What you need to do:
Start at the line with "root of tail: (98, 176)" in the records below, stop at the line with "right knee: (118, 181)", and return every line in that span exactly, the two end lines included.

Records provided:
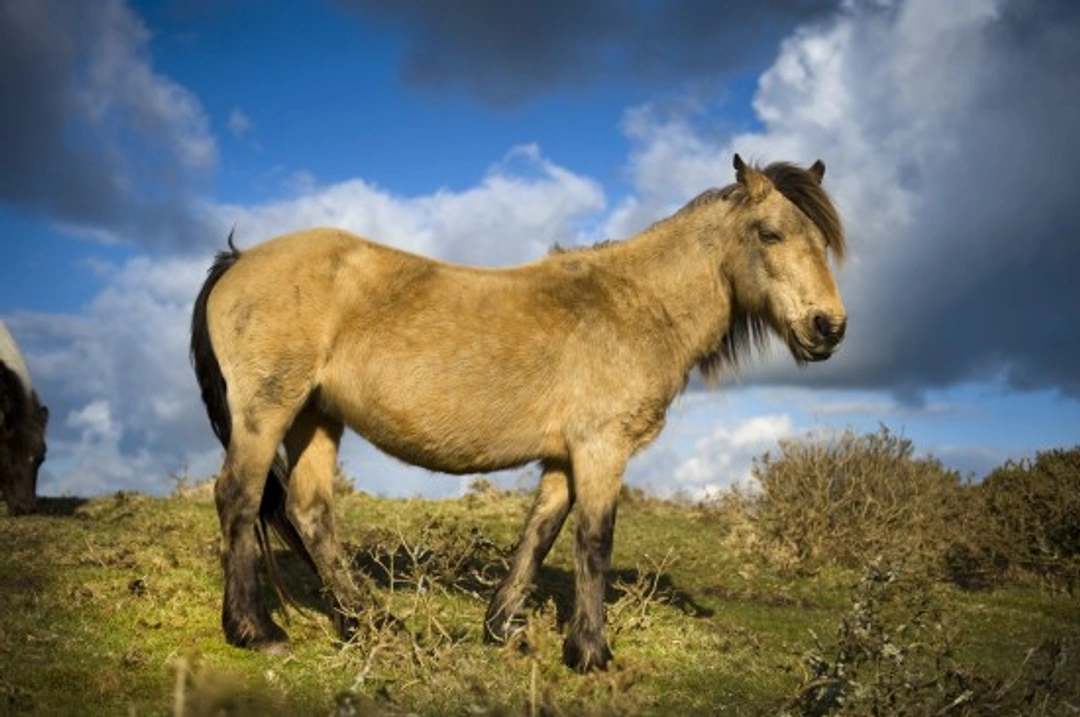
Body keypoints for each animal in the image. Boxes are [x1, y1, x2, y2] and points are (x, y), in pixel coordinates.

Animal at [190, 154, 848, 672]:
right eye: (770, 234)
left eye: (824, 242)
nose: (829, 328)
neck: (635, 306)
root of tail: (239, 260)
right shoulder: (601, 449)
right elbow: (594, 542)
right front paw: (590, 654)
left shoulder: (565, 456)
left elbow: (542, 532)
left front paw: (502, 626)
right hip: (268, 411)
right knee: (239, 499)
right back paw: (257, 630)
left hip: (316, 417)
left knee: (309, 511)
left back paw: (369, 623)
...
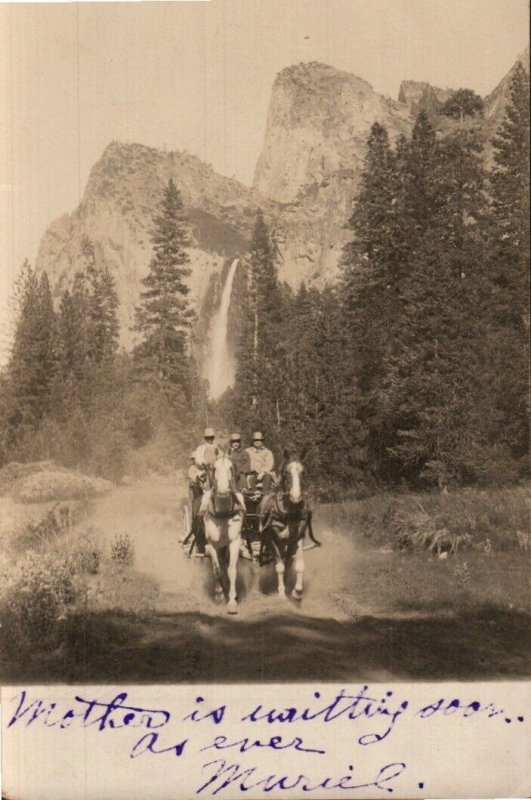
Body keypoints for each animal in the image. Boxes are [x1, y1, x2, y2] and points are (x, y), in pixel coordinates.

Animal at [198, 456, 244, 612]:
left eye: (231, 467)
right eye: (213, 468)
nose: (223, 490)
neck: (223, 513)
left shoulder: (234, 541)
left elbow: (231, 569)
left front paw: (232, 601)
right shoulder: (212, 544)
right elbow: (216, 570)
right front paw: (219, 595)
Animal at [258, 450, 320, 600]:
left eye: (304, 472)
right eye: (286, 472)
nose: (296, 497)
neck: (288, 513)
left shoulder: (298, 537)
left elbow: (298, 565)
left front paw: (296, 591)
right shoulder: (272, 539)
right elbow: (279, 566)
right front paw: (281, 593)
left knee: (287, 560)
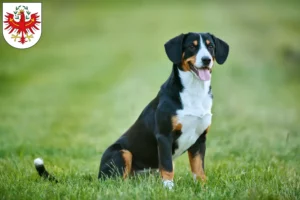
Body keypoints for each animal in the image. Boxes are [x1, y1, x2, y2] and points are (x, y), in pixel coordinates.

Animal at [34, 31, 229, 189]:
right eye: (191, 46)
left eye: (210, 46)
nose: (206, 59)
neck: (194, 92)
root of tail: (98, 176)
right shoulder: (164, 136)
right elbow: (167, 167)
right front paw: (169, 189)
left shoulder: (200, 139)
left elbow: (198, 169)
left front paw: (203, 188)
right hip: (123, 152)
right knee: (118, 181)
==
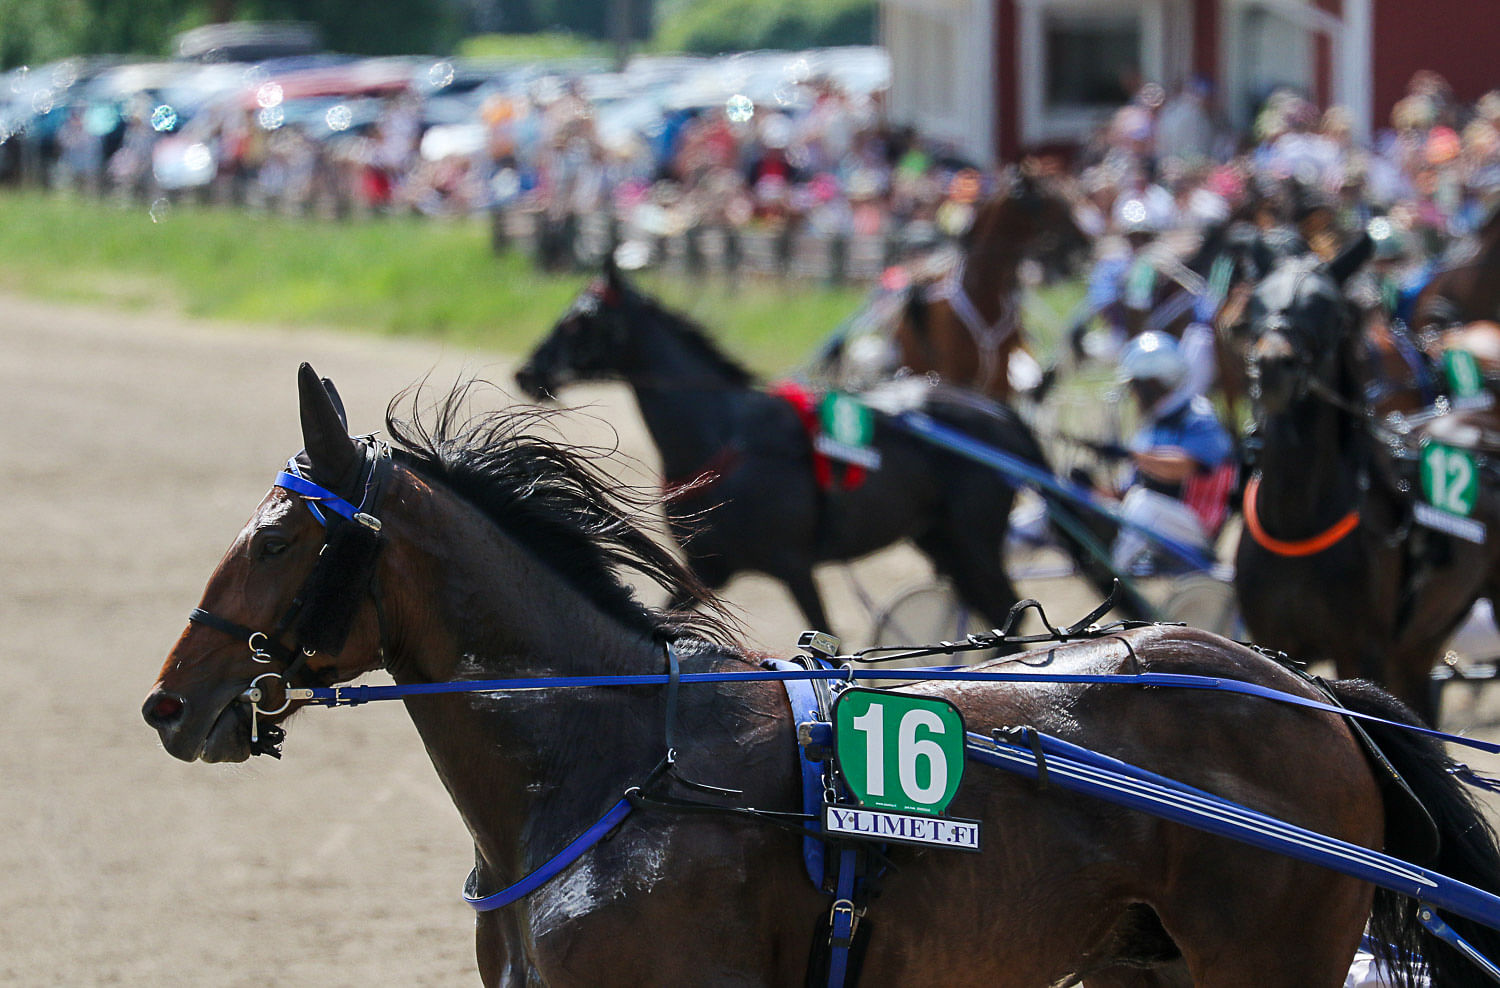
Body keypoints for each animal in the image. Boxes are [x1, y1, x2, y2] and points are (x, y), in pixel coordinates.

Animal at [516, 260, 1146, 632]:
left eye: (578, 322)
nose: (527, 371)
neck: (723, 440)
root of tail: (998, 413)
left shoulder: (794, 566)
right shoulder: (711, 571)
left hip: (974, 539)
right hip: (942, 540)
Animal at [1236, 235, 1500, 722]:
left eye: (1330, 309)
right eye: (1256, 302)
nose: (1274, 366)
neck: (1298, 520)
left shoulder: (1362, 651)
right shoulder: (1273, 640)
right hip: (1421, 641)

Result below:
root of tail: (98, 176)
right shoulder: (164, 136)
right elbow: (167, 167)
right front paw: (169, 189)
left shoulder: (200, 139)
left elbow: (198, 169)
left front paw: (203, 188)
right hip: (123, 152)
right knee: (118, 181)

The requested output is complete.